What becomes clear when looking at this decomposition and for other periods of high returns is that US stocks cannot deliver 10 per cent or higher total returns today unless the P/E multiple and margin expand. Sales/share growth will be unlikely to exceed 4-5 per cent, given the base of almost $13 trillion of sales for the S&P 500. Even in the decade ending December 1999, when markets delivered trailing 10-year returns of 18.2 per cent, 11.4 per cent of this came from margin and multiple expansion. Even in this decade sales/share growth was only 4 per cent.

Illustration: Binay Sinha
What is interesting is that the top five technology stocks (Apple, Microsoft, Alphabet, Amazon and Meta) delivered an annualised return of 30 per cent over the decade. It would have been impossible to keep up with the markets in the absence of holding these stocks in size. These five stocks delivered their returns largely on the back of sales growth, delivering sales/share growth of 20 per cent (17.2 per cent absolute sales growth and the balance through share count reduction of 21 per cent over the decade). The sales growth was levered up by multiple expansion, as P/Es expanded from 13.4 to 33.4. There was a marginal contribution from dividends of 0.5 per cent which was more or less offset by a slight margin decline for the group of  five. Thus, the 30 per cent returns for this group came 20 per cent from sales/share growth and the balance 10 per cent from multiple expansion.

When using the above template to look at prospective returns over the coming decade, things look difficult. Even if you assume absolute sales can grow faster than the last decade’s 3 per cent, given the size of the US economy and the expectation of an upcoming recession and generally slower global growth, it is unlikely to be much faster than 4 per cent, unless inflation remains elevated through the whole decade. We have already seen markets decline by 21.5 per cent this year, despite that, multiples and margins remain elevated. The correction has largely happened in the multiple, margins have not reduced from peak levels. Assuming no further expansion or decline in both margins and multiples, from here we can hope to get the 4 per cent sales growth, add another 0.5 per cent for share count reduction and 1.2 per cent for dividend yields, leading to approximately 5.5 per cent as the total return stream for the S&P 500 in the coming decade. A far cry from 16.6 per cent.

However, if one were to assume at least a partial normalisation of both multiples and margins to 15.5 and 10 per cent, the S&P500 will deliver somewhere around 3 per cent per annum in total returns over the whole decade even after the decline we have already experienced.

This is important from multiple angles. If this is the return profile for stocks in the US, buying corporate bonds yielding 8-10 per cent in dollars does not look that bad.

Looking at data from 1971, whenever US markets have delivered rolling 10-year returns of less than 6 per cent, international stocks have outperformed 94 per cent of the time. The long-awaited pivot away from US equities may finally be at hand.

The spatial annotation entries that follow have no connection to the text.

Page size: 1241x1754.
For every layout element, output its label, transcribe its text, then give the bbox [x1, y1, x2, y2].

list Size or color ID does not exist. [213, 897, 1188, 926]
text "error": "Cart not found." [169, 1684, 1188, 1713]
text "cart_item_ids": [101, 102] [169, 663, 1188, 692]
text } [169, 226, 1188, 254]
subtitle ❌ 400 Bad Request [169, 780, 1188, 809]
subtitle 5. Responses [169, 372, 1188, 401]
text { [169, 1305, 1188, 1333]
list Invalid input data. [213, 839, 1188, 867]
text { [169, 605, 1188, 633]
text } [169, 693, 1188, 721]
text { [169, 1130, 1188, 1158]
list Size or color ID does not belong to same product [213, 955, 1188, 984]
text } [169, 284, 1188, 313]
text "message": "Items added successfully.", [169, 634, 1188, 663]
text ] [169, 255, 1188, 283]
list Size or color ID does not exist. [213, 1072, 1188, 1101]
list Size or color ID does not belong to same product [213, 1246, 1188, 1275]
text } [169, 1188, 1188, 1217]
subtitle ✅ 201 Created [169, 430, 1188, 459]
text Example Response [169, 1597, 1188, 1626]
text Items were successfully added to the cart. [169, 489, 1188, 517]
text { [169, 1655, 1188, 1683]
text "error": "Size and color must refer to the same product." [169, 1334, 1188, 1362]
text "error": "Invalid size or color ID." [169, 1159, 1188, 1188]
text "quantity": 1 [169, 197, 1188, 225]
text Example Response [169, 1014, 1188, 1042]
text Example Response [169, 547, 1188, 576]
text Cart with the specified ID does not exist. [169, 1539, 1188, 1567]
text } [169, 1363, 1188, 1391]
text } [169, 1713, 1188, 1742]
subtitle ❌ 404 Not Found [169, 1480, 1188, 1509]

The setup looks right now. If money leaves US equities, emerging markets (EMs) will get its share. Within EM, India now has the second highest weight. We will get our share of flows. In any snap-back for the EM asset class, India may initially underperform, given relative valuations, but it is now too big within the asset class to be ignored. If foreign buying goes from a headwind to a tailwind, combined with the domestic flows, technically the markets will be on a strong footing.

For India, while our multiples are undoubtedly not cheap, there is scope for margin expansion as corporate India goes into a capex cycle and consumption and exports grow. We are still not near peak margins. As long as we can maintain capital discipline and not keep diluting, the sales/share growth should be strong and in double-digits, which can be levered up by some margin growth. As long as multiples do not collapse, returns should be fine, even assuming the above framework. We can hit double-digit returns, with very limited margin expansion and low dividend yields as long as multiple compression does not prove to be too much of a drag.